§ WORK TASK
Starting with the line that contains "gsmaður: Þorkell Helgason.", repeat exactly every line through the last one in the records below, and leave out the pictures.

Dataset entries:
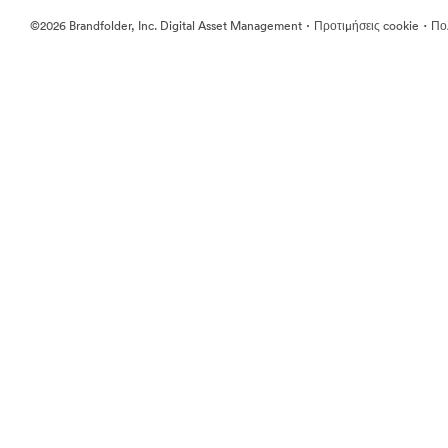
·
·
©2026 Brandfolder, Inc. Digital Asset Management
Προτιμήσεις cookie
Πολ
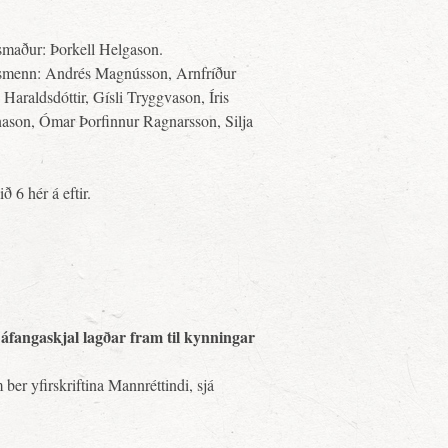
gsmaður: Þorkell Helgason.
ingsmenn: Andrés Magnússon, Arnfríður
araldsdóttir, Gísli Tryggvason, Íris
nason, Ómar Þorfinnur Ragnarsson, Silja
 6 hér á eftir.
 í áfangaskjal lagðar fram til kynningar
ber yfirskriftina Mannréttindi, sjá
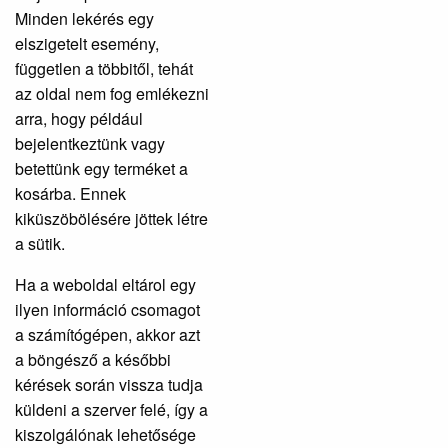
Minden lekérés egy
elszigetelt esemény,
független a többitől, tehát
az oldal nem fog emlékezni
arra, hogy például
bejelentkeztünk vagy
betettünk egy terméket a
kosárba. Ennek
kiküszöbölésére jöttek létre
a sütik.
Ha a weboldal eltárol egy
ilyen információ csomagot
a számítógépen, akkor azt
a böngésző a későbbi
kérések során vissza tudja
küldeni a szerver felé, így a
kiszolgálónak lehetősége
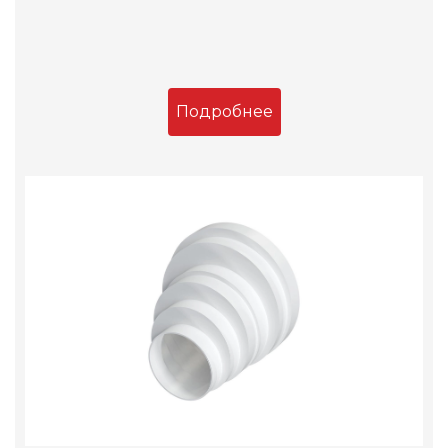
Подробнее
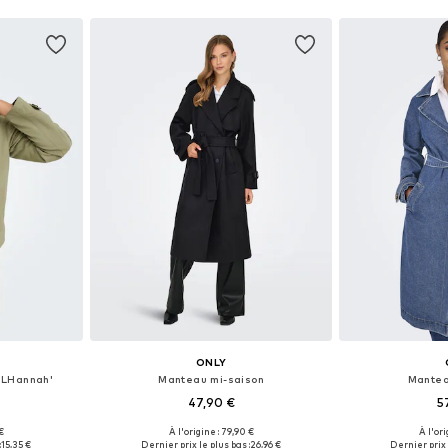
ONLY
NLHannah'
Manteau mi-saison
Mantea
47,90 €
5
 €
À l'origine : 79,90 €
À l'ori
 tailles
Tailles disponibles: XS, S, M, L, XL
Tailles disponi
:
15,35 €
Dernier prix le plus bas :
26,96 €
Dernier prix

§ RESULT OF THIS TASK
gsmaður: Þorkell Helgason.
ingsmenn: Andrés Magnússon, Arnfríður
araldsdóttir, Gísli Tryggvason, Íris
nason, Ómar Þorfinnur Ragnarsson, Silja
 6 hér á eftir.
 í áfangaskjal lagðar fram til kynningar
ber yfirskriftina Mannréttindi, sjá
Minden lekérés egy
elszigetelt esemény,
független a többitől, tehát
az oldal nem fog emlékezni
arra, hogy például
bejelentkeztünk vagy
betettünk egy terméket a
kosárba. Ennek
kiküszöbölésére jöttek létre
a sütik.
Ha a weboldal eltárol egy
ilyen információ csomagot
a számítógépen, akkor azt
a böngésző a későbbi
kérések során vissza tudja
küldeni a szerver felé, így a
kiszolgálónak lehetősége
Подробнее
ONLY
NLHannah'
Manteau mi-saison
Mantea
47,90 €
5
 €
À l'origine : 79,90 €
À l'ori
 tailles
Tailles disponibles: XS, S, M, L, XL
Tailles disponi
:
15,35 €
Dernier prix le plus bas :
26,96 €
Dernier prix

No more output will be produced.